[[ EXERCISE INPUTS, beginning ]]
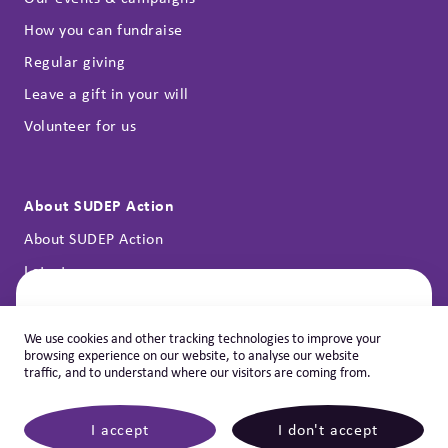
How you can fundraise
Regular giving
Leave a gift in your will
Volunteer for us
About SUDEP Action
About SUDEP Action
Latest news
Annual reports
Contact
Let's Help You
We use cookies and other tracking technologies to improve your
browsing experience on our website, to analyse our website
Would you like to speak with our
Privacy policy & cookies
traffic, and to understand where our visitors are coming from.
support team?
Learn more how our dedicated support team could help you.
I accept
I don't accept
©
2026 SUDEP NEW
|
SUDEP Action, registered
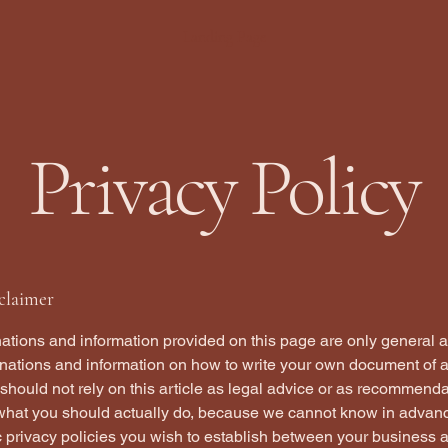
Landing Page
Privacy Policy
sclaimer
ations and information provided on this page are only general 
anations and information on how to write your own document of 
 should not rely on this article as legal advice or as recommend
what you should actually do, because we cannot know in advan
c privacy policies you wish to establish between your business 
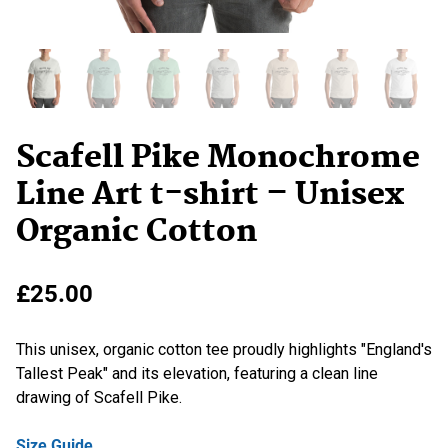
Scafell Pike Monochrome
Line Art t-shirt – Unisex
Organic Cotton
£
25.00
This unisex, organic cotton tee proudly highlights "England's
Tallest Peak" and its elevation, featuring a clean line
drawing of Scafell Pike.
Size Guide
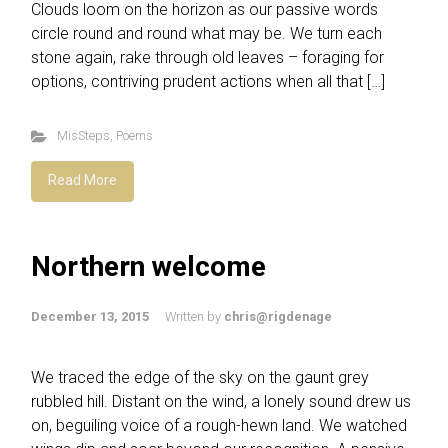
Clouds loom on the horizon as our passive words
circle round and round what may be. We turn each
stone again, rake through old leaves – foraging for
options, contriving prudent actions when all that […]
MisSteps
,
Poems
Read More
Northern welcome
December 13, 2015
Written by
chris@rigdenage
We traced the edge of the sky on the gaunt grey
rubbled hill. Distant on the wind, a lonely sound drew us
on, beguiling voice of a rough-hewn land. We watched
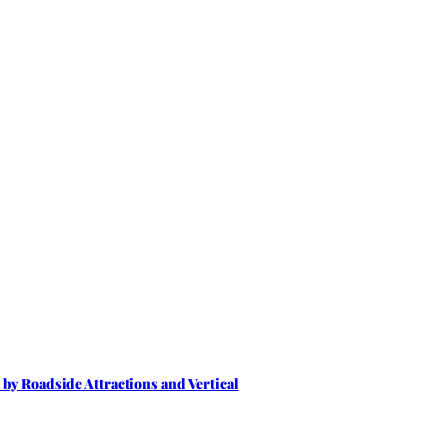
by Roadside Attractions and Vertical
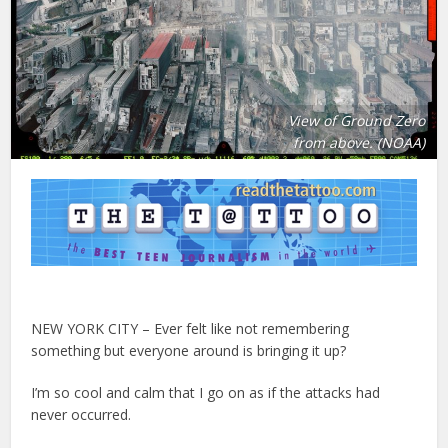
View of Ground Zero
from above. (NOAA)
NEW YORK CITY – Ever felt like not remembering
something but everyone around is bringing it up?
I’m so cool and calm that I go on as if the attacks had
never occurred.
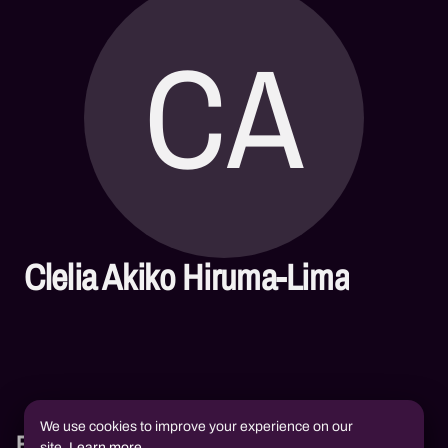
CA
Clelia Akiko Hiruma-Lima
We use cookies to improve your experience on our
Books
site.
Learn more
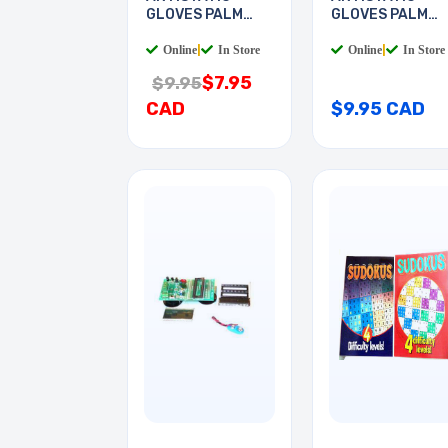
GLOVES PALM
GLOVES PALM
COATED
COATED
Online
|
In Store
Online
|
In Store
$7.95
$9.95
CAD
$9.95 CAD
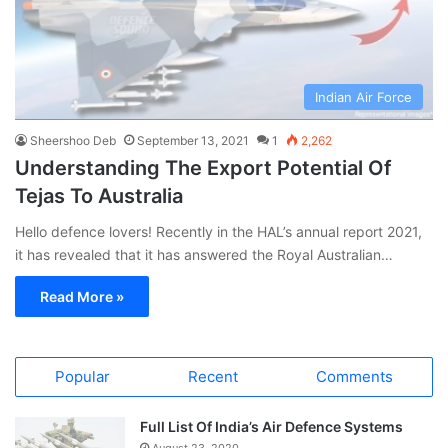
Indian Air Force
Sheershoo Deb
September 13, 2021
1
2,262
Understanding The Export Potential Of
Tejas To Australia
Hello defence lovers! Recently in the HAL’s annual report 2021,
it has revealed that it has answered the Royal Australian…
Read More »
Popular
Recent
Comments
Full List Of India’s Air Defence Systems
August 23, 2020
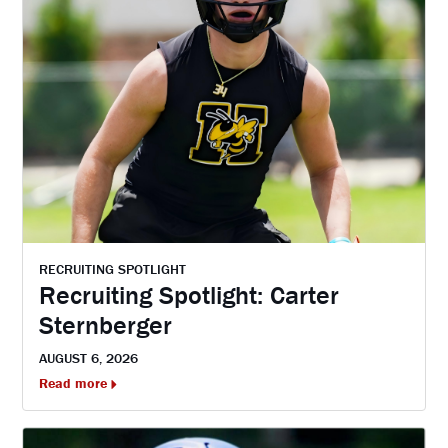
RECRUITING SPOTLIGHT
Recruiting Spotlight: Carter
Sternberger
AUGUST 6, 2026
Read more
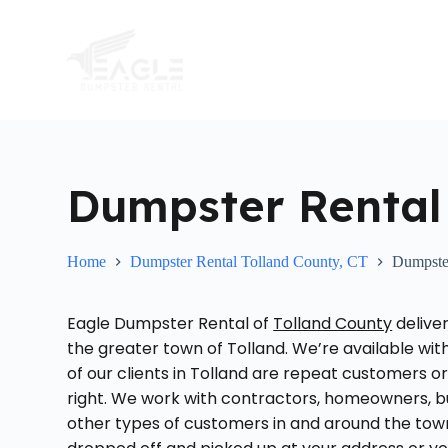
S
k
i
p
t
o
c
o
n
t
Dumpster Rental 
e
n
t
Home
Dumpster Rental Tolland County, CT
Dumpster
Eagle Dumpster Rental of
Tolland County
delive
the greater town of Tolland. We’re available wit
of our clients in Tolland are repeat customers 
right. We work with contractors, homeowners, bu
other types of customers in and around the tow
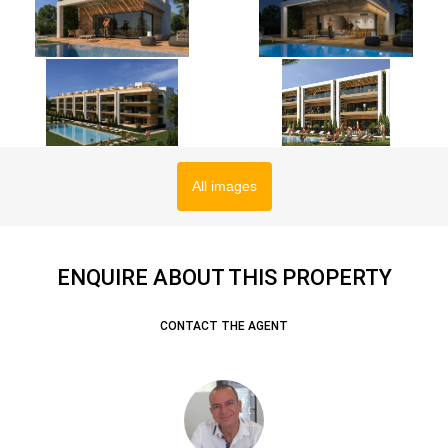
All images
ENQUIRE ABOUT THIS PROPERTY
CONTACT THE AGENT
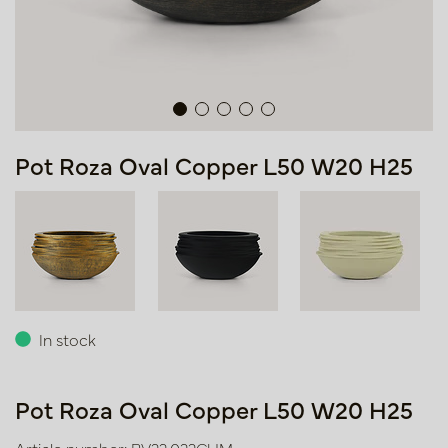
Pot Roza Oval Copper L50 W20 H25
In stock
Pot Roza Oval Copper L50 W20 H25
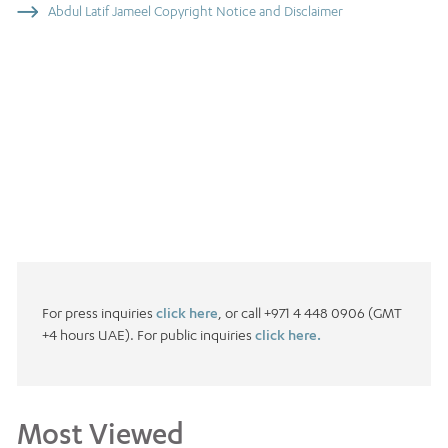
Abdul Latif Jameel Copyright Notice and Disclaimer
For press inquiries
click here
, or call +971 4 448 0906 (GMT
+4 hours UAE). For public inquiries
click here.
Most Viewed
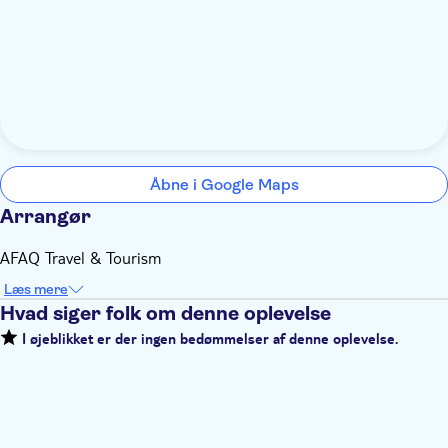
Åbne i Google Maps
Arrangør
AFAQ Travel & Tourism
Læs mere
Hvad siger folk om denne oplevelse
I øjeblikket er der ingen bedømmelser af denne oplevelse.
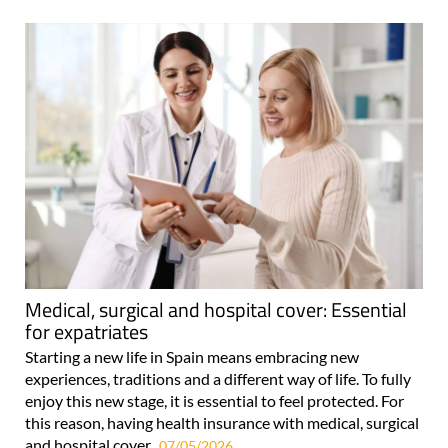
Medical, surgical and hospital cover: Essential
for expatriates
Starting a new life in Spain means embracing new
experiences, traditions and a different way of life. To fully
enjoy this new stage, it is essential to feel protected. For
this reason, having health insurance with medical, surgical
and hospital cover..
07/05/2026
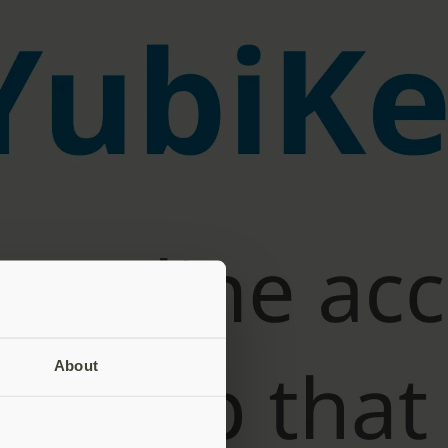
About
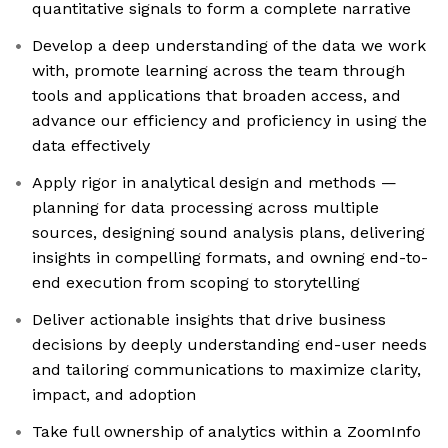
quantitative signals to form a complete narrative
Develop a deep understanding of the data we work
with, promote learning across the team through
tools and applications that broaden access, and
advance our efficiency and proficiency in using the
data effectively
Apply rigor in analytical design and methods —
planning for data processing across multiple
sources, designing sound analysis plans, delivering
insights in compelling formats, and owning end-to-
end execution from scoping to storytelling
Deliver actionable insights that drive business
decisions by deeply understanding end-user needs
and tailoring communications to maximize clarity,
impact, and adoption
Take full ownership of analytics within a ZoomInfo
[[ EXERCISE INPUTS, end ]]
* WHAT TO PRODUCE *
Copy out every line of text from the data above word for word, and leave the pictures out of your answer.

* WORKED SOLUTION *
How you can fundraise
Regular giving
Leave a gift in your will
Volunteer for us
About SUDEP Action
About SUDEP Action
Latest news
Annual reports
Contact
Let's Help You
We use cookies and other tracking technologies to improve your
browsing experience on our website, to analyse our website
Would you like to speak with our
Privacy policy & cookies
traffic, and to understand where our visitors are coming from.
support team?
Learn more how our dedicated support team could help you.
I accept
I don't accept
©
2026 SUDEP NEW
|
SUDEP Action, registered
Landing Page
Privacy Policy
sclaimer
ations and information provided on this page are only general 
anations and information on how to write your own document of 
 should not rely on this article as legal advice or as recommend
what you should actually do, because we cannot know in advan
c privacy policies you wish to establish between your business 
Scafell Pike Monochrome
Line Art t-shirt – Unisex
Organic Cotton
£
25.00
This unisex, organic cotton tee proudly highlights "England's
Tallest Peak" and its elevation, featuring a clean line
drawing of Scafell Pike.
Size Guide
Clouds loom on the horizon as our passive words
circle round and round what may be. We turn each
stone again, rake through old leaves – foraging for
options, contriving prudent actions when all that […]
MisSteps
,
Poems
Read More
Northern welcome
December 13, 2015
Written by
chris@rigdenage
We traced the edge of the sky on the gaunt grey
rubbled hill. Distant on the wind, a lonely sound drew us
on, beguiling voice of a rough-hewn land. We watched
by Roadside Attractions and Vertical
View of Ground Zero
from above. (NOAA)
NEW YORK CITY – Ever felt like not remembering
something but everyone around is bringing it up?
I’m so cool and calm that I go on as if the attacks had
never occurred.
CA
Clelia Akiko Hiruma-Lima
We use cookies to improve your experience on our
Books
site.
Learn more
GLOVES PALM
GLOVES PALM
COATED
COATED
Online
|
In Store
Online
|
In Store
$7.95
$9.95
CAD
$9.95 CAD
Indian Air Force
Sheershoo Deb
September 13, 2021
1
2,262
Understanding The Export Potential Of
Tejas To Australia
Hello defence lovers! Recently in the HAL’s annual report 2021,
it has revealed that it has answered the Royal Australian…
Read More »
Popular
Recent
Comments
Full List Of India’s Air Defence Systems
August 23, 2020
RECRUITING SPOTLIGHT
Recruiting Spotlight: Carter
Sternberger
AUGUST 6, 2026
Read more
S
k
i
p
t
o
c
o
n
t
Dumpster Rental 
e
n
t
Home
Dumpster Rental Tolland County, CT
Dumpster
Eagle Dumpster Rental of
Tolland County
delive
the greater town of Tolland. We’re available wit
of our clients in Tolland are repeat customers 
right. We work with contractors, homeowners, bu
other types of customers in and around the tow
All images
ENQUIRE ABOUT THIS PROPERTY
CONTACT THE AGENT
Pot Roza Oval Copper L50 W20 H25
In stock
Pot Roza Oval Copper L50 W20 H25
Abdul Latif Jameel Copyright Notice and Disclaimer
For press inquiries
click here
, or call +971 4 448 0906 (GMT
+4 hours UAE). For public inquiries
click here.
Most Viewed
Åbne i Google Maps
Arrangør
AFAQ Travel & Tourism
Læs mere
Hvad siger folk om denne oplevelse
I øjeblikket er der ingen bedømmelser af denne oplevelse.
Medical, surgical and hospital cover: Essential
for expatriates
Starting a new life in Spain means embracing new
experiences, traditions and a different way of life. To fully
enjoy this new stage, it is essential to feel protected. For
this reason, having health insurance with medical, surgical
and hospital cover..
07/05/2026
About
quantitative signals to form a complete narrative
Develop a deep understanding of the data we work
with, promote learning across the team through
tools and applications that broaden access, and
advance our efficiency and proficiency in using the
data effectively
Apply rigor in analytical design and methods —
planning for data processing across multiple
sources, designing sound analysis plans, delivering
insights in compelling formats, and owning end-to-
end execution from scoping to storytelling
Deliver actionable insights that drive business
decisions by deeply understanding end-user needs
and tailoring communications to maximize clarity,
impact, and adoption
Take full ownership of analytics within a ZoomInfo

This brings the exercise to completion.